The authorities involved in the PMLA are director or additional director or joint director, deputy director, additional director or officer, and assistant director. The central government and the chief justice of the high court together can appoint a special court to handle the cases or group of cases. RBI frame the guidelines for financial institutions and banks. SEBI also frames requirements for KYC norms to financial intermediaries handling the securities. The following information comes under the ED scrutinize process:
• Cash transactions with a value of 1,000,000 or equivalent to this value in foreign money.
• The series of transactions with an inter-connection and valued under the rate of 1, 000, 0000 or equivalent in foreign currency comes under the checking process.
• Cash transaction with a count of counterfeit money with a security or document.
• If there is a cash transaction with a non-profit organisation in foreign money with a value of INR 1,000,000, it comes under the checking process.
• Cross-border transfers in foreign currency with a value of INR 500,000 or equivalent are under the checking process.
• Purchase of sale of property by the reporting entity with a value of INR 5,000,000.
• The suspicious cash or noncash transactions are taken by the ED within seven working days of complaint from the relevant party.
The three processes in money laundering:
The three stages in money laundering are placement, layering and integration stage.
The first stage is the placement stage. In this stage, the cash has started movement from its source to the money circulation spots. The different placement processes are currency smuggling, currency exchanges, bank complicity, securities brokers, blending of funds and asset purchase.
The layering stage is a challenge to the law enforcement agencies. In this stage, the cash changes as monetary instruments and material assets. The layering stage requires international contacts. The monetary instrument is in the form of a money order or banker’s draft. The illegal in the form of assets in the local or foreign location is difficult to seize. The layering stage makes use of technology and financial transactions.
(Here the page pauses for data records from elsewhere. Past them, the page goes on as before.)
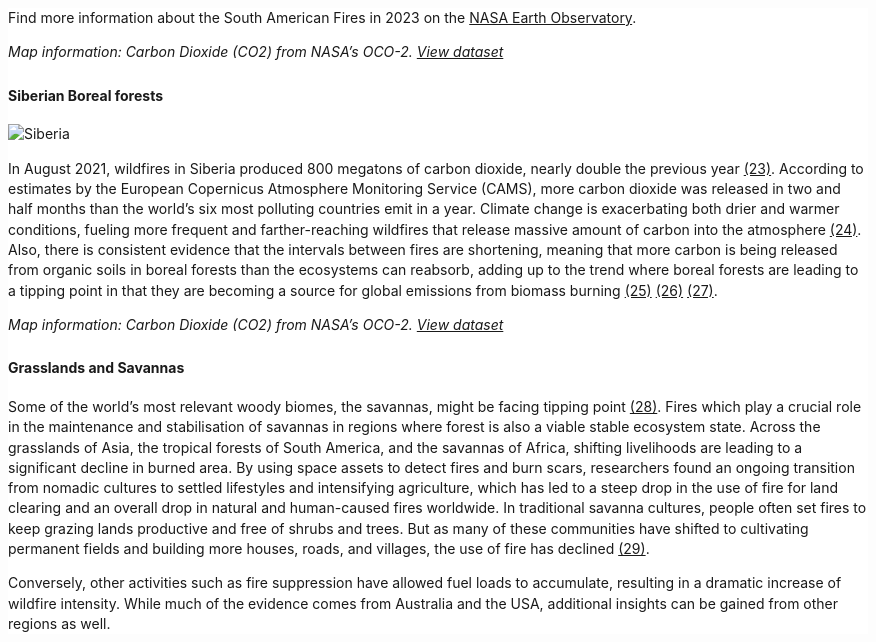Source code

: Find more information about the South American Fires in 2023 on the [NASA Earth Observatory](https://earthobservatory.nasa.gov/images/event/151021/south-american-fires-in-2023).

*Map information: Carbon Dioxide (CO2) from NASA’s OCO-2. [View dataset](https://www.eodashboard.org/explore?search=World%3A+Carbon+Dioxide+%28daily%29&x=-17393.67044&y=-859057.16368&z=2.86573&indicator=N2_CO2_mean)* 

###

#### Siberian Boreal forests

![Siberia](https://raw.githubusercontent.com/eurodatacube/eodash-assets/main/stories/forest_story/Siberia.png)

In August 2021, wildfires in Siberia produced 800 megatons of carbon dioxide, nearly double the previous year [(23)](https://www.space.com/siberia-wildfires-greenhouse-gas-emissions-satellite-images). According to estimates by the European Copernicus Atmosphere Monitoring Service (CAMS), more carbon dioxide was released in two and half months than the world’s six most polluting countries emit in a year. Climate change is exacerbating both drier and warmer conditions, fueling more frequent and farther-reaching wildfires that release massive amount of carbon into the atmosphere [(24)](https://www.nrdc.org/stories/climate-tipping-points-are-closer-once-thought). Also, there is consistent evidence that the intervals between fires are shortening, meaning that more carbon is being released from organic soils in boreal forests than the ecosystems can reabsorb, adding up to the trend where boreal forests are leading to a tipping point in that they are becoming a source for global emissions from biomass burning [(25)](https://earthsky.org/earth/wildfires-turn-worlds-largest-forests-carbon-sinks-emitters/) [(26)](https://alaskabeacon.com/2023/03/03/extreme-wildfires-are-turning-worlds-largest-forest-ecosystem-from-carbon-sink-into-net-emitter/) [(27)](https://climate.nasa.gov/news/2905/boreal-forest-fires-could-release-deep-soil-carbon/).

*Map information: Carbon Dioxide (CO2) from NASA’s OCO-2. [View dataset](https://www.eodashboard.org/explore?search=World%3A+Carbon+Dioxide+%28daily%29&x=-17393.67044&y=-859057.16368&z=2.86573&indicator=N2_CO2_mean)* 

###

#### Grasslands and Savannas

Some of the world’s most relevant woody biomes, the savannas, might be facing tipping point [(28)](https://www.researchgate.net/publication/257198227_Mega-fires_tipping_points_and_ecosystem_services_Managing_forests_and_woodlands_in_an_uncertain_future). Fires which play a crucial role in the maintenance and stabilisation of savannas in regions where forest is also a viable stable ecosystem state. Across the grasslands of Asia, the tropical forests of South America, and the savannas of Africa, shifting livelihoods are leading to a significant decline in burned area. By using space assets to detect fires and burn scars, researchers found an ongoing transition from nomadic cultures to settled lifestyles and intensifying agriculture, which has led to a steep drop in the use of fire for land clearing and an overall drop in natural and human-caused fires worldwide. In traditional savanna cultures, people often set fires to keep grazing lands productive and free of shrubs and trees. But as many of these communities have shifted to cultivating permanent fields and building more houses, roads, and villages, the use of fire has declined [(29)](https://earthobservatory.nasa.gov/images/90493/researchers-detect-a-global-drop-in-fires).

Conversely, other activities such as fire suppression have allowed fuel loads to accumulate, resulting in a dramatic increase of wildfire intensity. While much of the evidence comes from Australia and the USA,
additional insights can be gained from other regions as well.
The integration stage makes use of the banking system. Banks help for making illegal money as business earnings. The sale of property is a way to make the illegal money as legal. The criminals make use of false loans and front companies to make illegal money legal.
Final Thoughts:
The popular cases in the Directorate of Enforcement and Department of Revenue show the importance of Indian and foreign laws. Some of the case studies are the Russian money-laundering scandal, wire Remittance Company and Operation Wire Cutter. Chartered accountants and company secretaries are suitable for UPSC examination jobs, Government jobs and ED jobs. Chartered accountants and company secretaries have vast knowledge of the laws, legal system and financial processes. The foundational knowledge helps understand the job. Apart from corporate jobs, the government jobs offer a different type of challenge to the professionals. The interest and goal move the professionals to corporate and government department jobs.